Ubah "music genre" menjadi "music style" pada baris-baris item di bawah, lalu tuliskan ulang semuanya tanpa perubahan lain.

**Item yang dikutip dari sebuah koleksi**
'''
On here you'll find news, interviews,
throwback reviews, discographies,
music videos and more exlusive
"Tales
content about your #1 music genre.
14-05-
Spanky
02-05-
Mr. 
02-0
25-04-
'''
**Jawaban Tugas**
On here you'll find news, interviews,
throwback reviews, discographies,
music videos and more exlusive
"Tales
content about your #1 music style.
14-05-
Spanky
02-05-
Mr. 
02-0
25-04-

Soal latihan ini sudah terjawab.